╔══

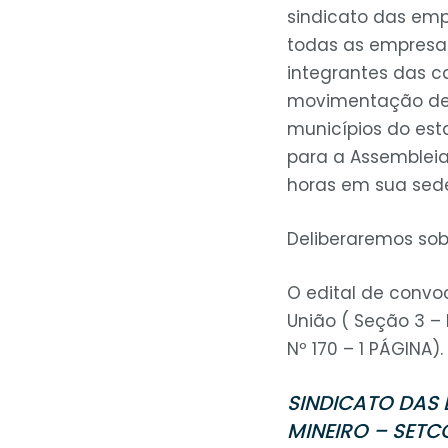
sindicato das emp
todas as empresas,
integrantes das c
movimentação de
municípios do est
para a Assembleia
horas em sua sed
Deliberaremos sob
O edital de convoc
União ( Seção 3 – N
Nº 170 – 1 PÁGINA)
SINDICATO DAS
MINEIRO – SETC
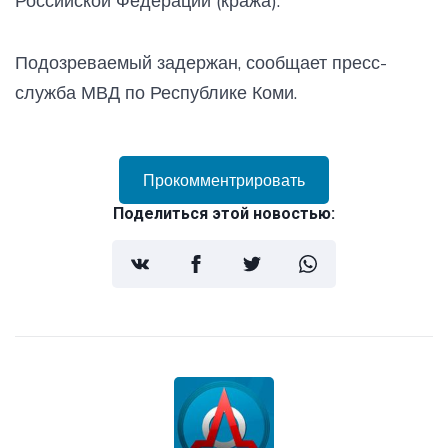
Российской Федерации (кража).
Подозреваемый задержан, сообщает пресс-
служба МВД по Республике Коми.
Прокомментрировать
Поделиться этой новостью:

╚══
╔══

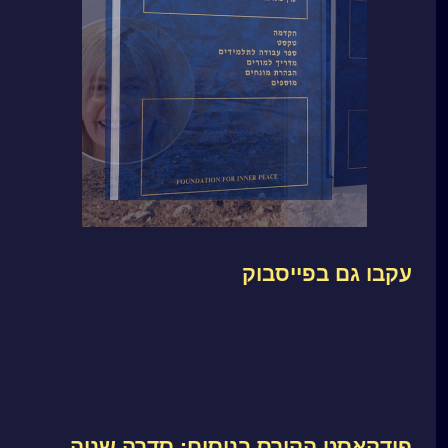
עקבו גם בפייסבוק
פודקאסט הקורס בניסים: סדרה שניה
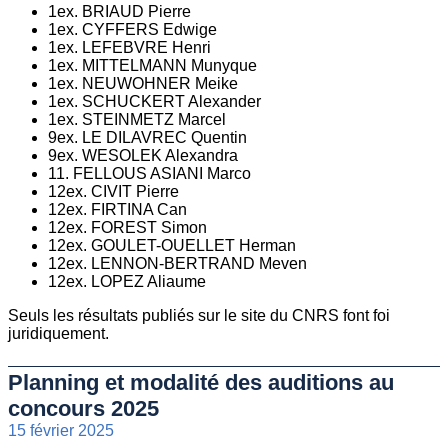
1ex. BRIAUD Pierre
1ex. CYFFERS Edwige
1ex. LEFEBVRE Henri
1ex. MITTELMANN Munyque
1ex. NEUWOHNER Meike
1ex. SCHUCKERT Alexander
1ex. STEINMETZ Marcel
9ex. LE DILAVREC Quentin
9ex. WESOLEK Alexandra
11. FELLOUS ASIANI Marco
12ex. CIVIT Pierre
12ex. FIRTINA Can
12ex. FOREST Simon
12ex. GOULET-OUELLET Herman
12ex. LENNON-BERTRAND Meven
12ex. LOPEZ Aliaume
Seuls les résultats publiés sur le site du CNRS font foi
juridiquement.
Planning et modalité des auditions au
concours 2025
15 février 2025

╚══

EXERCISE DETAILS
Would you print exactly and only the lines of the material above that run from the line with "12ex. FIRTINA Can" through the line with "15 février 2025", both included?

THE COMPLETED TASK
12ex. FIRTINA Can
12ex. FOREST Simon
12ex. GOULET-OUELLET Herman
12ex. LENNON-BERTRAND Meven
12ex. LOPEZ Aliaume
Seuls les résultats publiés sur le site du CNRS font foi
juridiquement.
Planning et modalité des auditions au
concours 2025
15 février 2025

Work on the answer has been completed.